>> START Source passage

No, but comparing motorcycling to mountain biking is not sensible either. Sure, they both have 2 wheels and suspension, but that is about it.

I have tried the moto helmet thing for a year. I ran arguably the best moto helmet made, an Arai VX3-Pro. It is exceptionally light for a motorcycle helmet but it was not the best biking helmet for a few reasons.

1. Weight and size. The helmet is considerably larger and heavier than my new D3. This creates fatigue, which can increase the chances of an accident.

2. Visibility. Surprisingly, I lost periferal vision with the moto helmet.

3. Cooling. Since moto helmets are subject to more strict puncture requirements, venting is often limited. In the case of the Arai, it depends on creating pockets of low pressure around the rear vents which creates a vacuum to draw out the warm air. Typically, speeds are not consistently high enough on a bike to adequately vent. Higher temps = more fatigue

I spent a week in Whistler with the Arai, temps were perfect, about 70. I'm from Phoenix, so thiese were cool temps for me. I was sweating like a pig.

This year, I was on my D3, and I was more than impressed. The helmet vents very well, I have greater visability, and it is light. It also has a smaller profile. All of these things combine to make a more comfortable helmet.

To say a moto helmet is safer is certainly debatable, and it has been done more times than anyone cares. I have come around to see that the new wave of bicycle helmets are very well built. I'm curious to see this new Specy helmet.


----------



## Freerydejunky (Sep 21, 2006)

>> END Source passage
>> START Supplied data

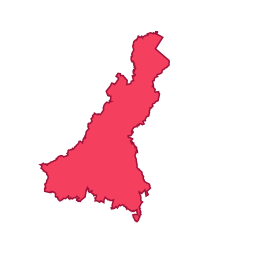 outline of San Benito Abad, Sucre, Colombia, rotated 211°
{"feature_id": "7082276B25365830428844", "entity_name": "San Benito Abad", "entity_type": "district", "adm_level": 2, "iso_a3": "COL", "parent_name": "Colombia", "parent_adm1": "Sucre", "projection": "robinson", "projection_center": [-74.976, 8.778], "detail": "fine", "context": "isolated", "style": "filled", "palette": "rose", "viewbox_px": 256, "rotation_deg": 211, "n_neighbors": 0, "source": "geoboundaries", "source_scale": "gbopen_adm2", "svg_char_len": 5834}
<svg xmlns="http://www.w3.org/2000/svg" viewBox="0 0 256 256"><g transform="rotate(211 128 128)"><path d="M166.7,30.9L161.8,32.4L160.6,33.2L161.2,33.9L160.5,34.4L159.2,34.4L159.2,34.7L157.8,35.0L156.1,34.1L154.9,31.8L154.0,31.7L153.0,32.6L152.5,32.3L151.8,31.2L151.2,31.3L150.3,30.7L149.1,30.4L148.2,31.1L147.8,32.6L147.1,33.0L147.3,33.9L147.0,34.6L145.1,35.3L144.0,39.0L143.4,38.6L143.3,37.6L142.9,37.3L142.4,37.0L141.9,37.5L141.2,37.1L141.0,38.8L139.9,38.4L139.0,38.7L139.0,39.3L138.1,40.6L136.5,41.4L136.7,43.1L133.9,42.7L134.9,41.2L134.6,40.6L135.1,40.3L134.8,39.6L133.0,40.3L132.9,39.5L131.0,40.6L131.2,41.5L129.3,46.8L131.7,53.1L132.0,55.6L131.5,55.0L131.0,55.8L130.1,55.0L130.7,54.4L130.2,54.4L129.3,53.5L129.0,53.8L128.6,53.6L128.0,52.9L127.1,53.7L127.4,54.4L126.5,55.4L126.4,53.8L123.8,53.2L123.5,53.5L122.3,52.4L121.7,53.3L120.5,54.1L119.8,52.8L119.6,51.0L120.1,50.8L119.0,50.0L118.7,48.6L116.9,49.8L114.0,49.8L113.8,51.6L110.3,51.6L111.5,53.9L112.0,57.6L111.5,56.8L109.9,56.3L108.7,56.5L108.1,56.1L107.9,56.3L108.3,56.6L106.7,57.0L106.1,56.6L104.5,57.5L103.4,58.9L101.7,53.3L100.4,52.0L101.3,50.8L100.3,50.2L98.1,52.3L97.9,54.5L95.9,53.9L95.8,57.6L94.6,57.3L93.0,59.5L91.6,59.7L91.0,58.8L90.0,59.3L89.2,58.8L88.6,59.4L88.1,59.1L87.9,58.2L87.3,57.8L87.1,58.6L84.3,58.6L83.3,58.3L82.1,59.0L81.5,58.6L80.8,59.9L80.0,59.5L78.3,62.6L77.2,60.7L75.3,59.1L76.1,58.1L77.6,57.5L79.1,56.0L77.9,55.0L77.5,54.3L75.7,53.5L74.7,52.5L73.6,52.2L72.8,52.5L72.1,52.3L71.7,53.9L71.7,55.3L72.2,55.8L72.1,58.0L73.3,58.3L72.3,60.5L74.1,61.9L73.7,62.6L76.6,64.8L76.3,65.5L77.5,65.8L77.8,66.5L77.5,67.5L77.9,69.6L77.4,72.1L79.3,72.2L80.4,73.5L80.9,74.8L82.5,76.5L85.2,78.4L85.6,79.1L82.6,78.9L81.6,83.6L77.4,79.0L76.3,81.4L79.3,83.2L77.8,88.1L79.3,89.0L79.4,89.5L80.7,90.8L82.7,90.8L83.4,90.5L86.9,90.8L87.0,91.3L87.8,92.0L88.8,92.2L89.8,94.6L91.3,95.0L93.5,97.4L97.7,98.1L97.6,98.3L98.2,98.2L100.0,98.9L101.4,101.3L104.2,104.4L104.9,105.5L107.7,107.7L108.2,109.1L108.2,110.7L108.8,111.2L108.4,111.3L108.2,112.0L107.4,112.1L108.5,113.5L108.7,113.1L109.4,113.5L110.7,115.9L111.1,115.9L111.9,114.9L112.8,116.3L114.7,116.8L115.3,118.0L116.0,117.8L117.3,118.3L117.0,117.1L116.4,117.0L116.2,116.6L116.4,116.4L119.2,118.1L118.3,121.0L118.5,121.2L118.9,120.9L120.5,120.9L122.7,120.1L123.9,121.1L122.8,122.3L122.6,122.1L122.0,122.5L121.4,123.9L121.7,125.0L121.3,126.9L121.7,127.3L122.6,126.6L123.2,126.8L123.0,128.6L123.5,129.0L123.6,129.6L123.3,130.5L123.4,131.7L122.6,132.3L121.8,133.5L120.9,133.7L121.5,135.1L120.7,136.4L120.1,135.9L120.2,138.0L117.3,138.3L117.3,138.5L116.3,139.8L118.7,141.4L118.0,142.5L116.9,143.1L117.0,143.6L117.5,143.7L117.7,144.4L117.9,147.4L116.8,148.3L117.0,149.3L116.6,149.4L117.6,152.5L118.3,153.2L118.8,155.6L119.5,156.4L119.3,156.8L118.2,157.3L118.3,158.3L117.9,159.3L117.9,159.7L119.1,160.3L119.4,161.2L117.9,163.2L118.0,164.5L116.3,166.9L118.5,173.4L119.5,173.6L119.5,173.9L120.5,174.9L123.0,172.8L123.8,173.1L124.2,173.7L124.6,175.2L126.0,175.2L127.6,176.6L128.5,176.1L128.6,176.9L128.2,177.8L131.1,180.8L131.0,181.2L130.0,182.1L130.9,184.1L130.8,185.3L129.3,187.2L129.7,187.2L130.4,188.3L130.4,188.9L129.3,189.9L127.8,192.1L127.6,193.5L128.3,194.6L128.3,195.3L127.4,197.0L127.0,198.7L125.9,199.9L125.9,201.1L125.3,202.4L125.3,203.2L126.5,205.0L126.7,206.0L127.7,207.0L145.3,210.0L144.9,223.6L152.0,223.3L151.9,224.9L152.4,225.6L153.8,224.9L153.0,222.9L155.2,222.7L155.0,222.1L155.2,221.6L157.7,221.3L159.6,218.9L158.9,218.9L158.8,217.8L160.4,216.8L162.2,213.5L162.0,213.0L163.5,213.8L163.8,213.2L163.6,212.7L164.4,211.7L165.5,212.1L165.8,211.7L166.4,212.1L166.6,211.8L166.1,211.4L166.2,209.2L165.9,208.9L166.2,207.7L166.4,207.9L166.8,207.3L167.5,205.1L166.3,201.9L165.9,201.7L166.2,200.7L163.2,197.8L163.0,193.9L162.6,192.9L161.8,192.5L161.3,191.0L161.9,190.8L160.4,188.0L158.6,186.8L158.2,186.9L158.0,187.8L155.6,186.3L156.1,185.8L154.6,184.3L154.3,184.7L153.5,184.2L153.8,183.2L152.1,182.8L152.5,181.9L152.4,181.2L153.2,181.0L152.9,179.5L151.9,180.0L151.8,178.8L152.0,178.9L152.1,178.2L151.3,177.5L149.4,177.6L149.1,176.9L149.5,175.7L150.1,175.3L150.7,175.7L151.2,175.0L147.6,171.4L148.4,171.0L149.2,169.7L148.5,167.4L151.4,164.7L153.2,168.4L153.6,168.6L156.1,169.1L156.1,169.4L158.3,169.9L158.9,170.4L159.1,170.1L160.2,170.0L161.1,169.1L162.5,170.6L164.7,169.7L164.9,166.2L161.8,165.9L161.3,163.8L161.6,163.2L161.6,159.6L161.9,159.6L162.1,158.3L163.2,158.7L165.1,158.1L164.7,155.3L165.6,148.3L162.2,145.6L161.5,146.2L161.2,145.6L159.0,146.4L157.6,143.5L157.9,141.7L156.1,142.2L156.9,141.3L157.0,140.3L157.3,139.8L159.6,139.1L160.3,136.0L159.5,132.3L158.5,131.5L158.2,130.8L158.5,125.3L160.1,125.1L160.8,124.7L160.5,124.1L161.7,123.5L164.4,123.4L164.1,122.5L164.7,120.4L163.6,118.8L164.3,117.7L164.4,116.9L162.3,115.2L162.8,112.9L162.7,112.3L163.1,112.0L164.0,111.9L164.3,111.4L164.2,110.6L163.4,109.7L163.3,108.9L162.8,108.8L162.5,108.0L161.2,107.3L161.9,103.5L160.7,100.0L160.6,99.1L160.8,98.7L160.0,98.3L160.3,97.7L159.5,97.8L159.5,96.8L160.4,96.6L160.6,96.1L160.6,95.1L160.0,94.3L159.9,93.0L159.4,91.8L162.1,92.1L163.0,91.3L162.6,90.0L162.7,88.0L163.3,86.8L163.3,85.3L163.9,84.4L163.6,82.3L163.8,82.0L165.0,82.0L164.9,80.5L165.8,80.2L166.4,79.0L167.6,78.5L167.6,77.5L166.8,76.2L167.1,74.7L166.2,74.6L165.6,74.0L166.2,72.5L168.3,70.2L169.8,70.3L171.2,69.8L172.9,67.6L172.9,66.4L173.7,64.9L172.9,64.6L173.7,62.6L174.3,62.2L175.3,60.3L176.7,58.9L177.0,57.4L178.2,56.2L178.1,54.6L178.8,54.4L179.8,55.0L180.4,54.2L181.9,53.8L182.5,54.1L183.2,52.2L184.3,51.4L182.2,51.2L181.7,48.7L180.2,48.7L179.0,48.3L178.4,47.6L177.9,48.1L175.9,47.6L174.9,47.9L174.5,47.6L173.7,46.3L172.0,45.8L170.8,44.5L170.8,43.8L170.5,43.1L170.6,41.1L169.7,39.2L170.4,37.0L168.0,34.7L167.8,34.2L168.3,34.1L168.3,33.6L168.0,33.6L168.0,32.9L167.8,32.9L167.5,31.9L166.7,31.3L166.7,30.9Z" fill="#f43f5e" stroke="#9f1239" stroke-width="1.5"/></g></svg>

>> END Supplied data

Stated exercise | Please name the motorcycle helmet the writer of the helmet post used for a year. The listing comes from a different source than the helmet post.

Result | An Arai VX3-Pro.